→ **INSTRUCTIONS FOR THE TASK**
Continue the review of the Lucky Harbor holiday novella, starting right after its last sentence.

Lucky Harbor #6.5 (novella)




There's no place like home for the holidays.  And the Lucky Harbor Bed & Breakfast is bursting with festive lights and good cheer.  But for Mia, Christmas is turning out to be anything other than merry and bright.  Her recent break-up with her boyfriend Nick has made her return bittersweet.  But then a surprise arrives, when Nick follows her to town bearing gifts-and asking for forgiveness.

Nick grew up without a family of his own so he's overwhelmed by the love that Mia receives from all her relatives, gathered together to celebrate the season.  Under their watchful eyes, Nick finds earning back her trust the hardest thing he's ever had to do.  If he succeeds, he will receive the greatest gift of all, Mia's love for a lifetime.

I feel a little mean giving this novella such a meh rating, especially since it DOES also give us a brief glimpse of Chloe and Sawyer--my utmost favorite Lucky Harbor couple.  Unfortunately, the glimpse is simply too brief for my liking.

→ **INFORMATION SUPPLIED**
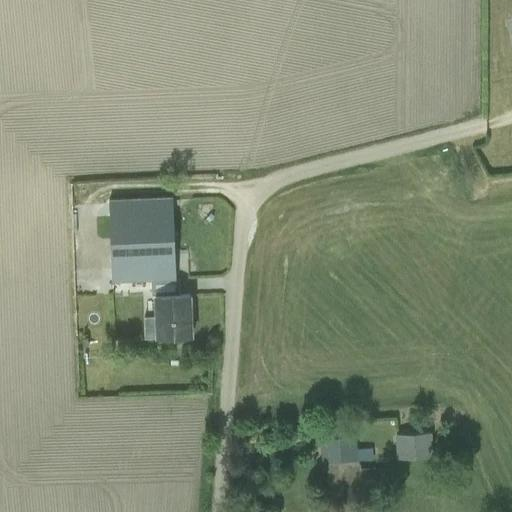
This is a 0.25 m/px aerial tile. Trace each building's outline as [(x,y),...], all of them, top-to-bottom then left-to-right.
[(172,198),(107,201),(110,282),(175,279),(172,198)] [(124,337),(142,338),(143,295),(125,294),(124,337)] [(190,337),(189,295),(153,296),(154,339),(190,337)] [(431,433),(394,435),(395,459),(432,457),(431,433)] [(318,440),(320,463),(358,461),(370,460),(372,457),(371,449),(370,448),(357,448),(356,438),(318,440)] [(358,461),(320,463),(323,504),(377,501),(374,468),(359,469),(359,465),(358,465),(358,461)]
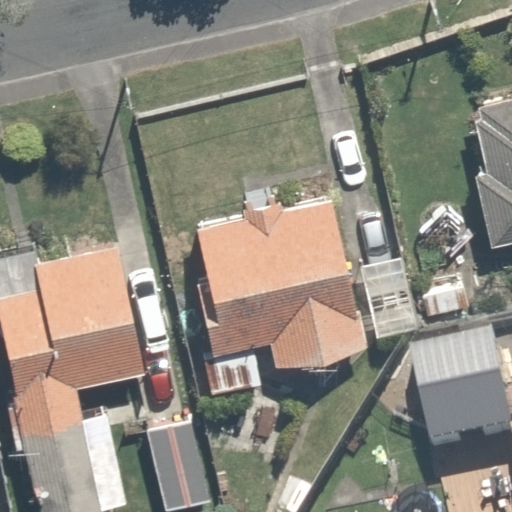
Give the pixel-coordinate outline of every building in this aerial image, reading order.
[(511,75),(460,89),(475,149),(458,153),(477,232),(511,223),(511,75)] [(170,215),(198,344),(191,346),(201,391),(258,379),(256,366),(358,344),(319,169),(235,187),(238,201),(170,215)] [(63,377),(136,362),(105,219),(0,241),(0,409),(22,511),(94,511),(116,507),(94,407),(70,413),(63,377)] [(465,300),(410,309),(418,364),(396,367),(404,423),(482,411),(465,300)] [(187,399),(135,409),(154,511),(207,501),(187,399)]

→ **WRITTEN RESPONSE**
I know, I know.  Chloe and Sawyer already got their book.  This novella is about Mia and Nick.

It's a cutesy and teeth-achingly sweet short romance story, but the events and our main couple's behavior was so over-dramatic that I found myself rolling my eyes on several occasions.  To be totally honest, I was never really able to relate with Tara and Ford's daughter, Mia in the third Lucky Harbor book--her development wasn't entirely fleshed out.  And while I'm glad that she gets a nice Happily Ever After in a short story, I don't feel like this story was totally necessary.

AND it infringed upon Chloe and Sawyer's wedding day as well, which makes me a bit disappointed.  As my favorite Lucky Harbor couple, I would have liked for these two to get a special epilogue or novella for their wedding...

Er... yeah...  Moving along...

Anyway, like I said, the novella is cute and sweet, but I just couldn't find myself understanding what the conflict truly was, though I DO see what we were trying to make of the conflict.  That whole thing where Mia was always the one to pick the people in her life and never the other way around, and for once, she wanted someone to pick her.

Except, as an adopted child, even with feelings of abandonment, it doesn't escape my notice that... well, didn't her adoptive parents pick her to be a daughter, part of their lives?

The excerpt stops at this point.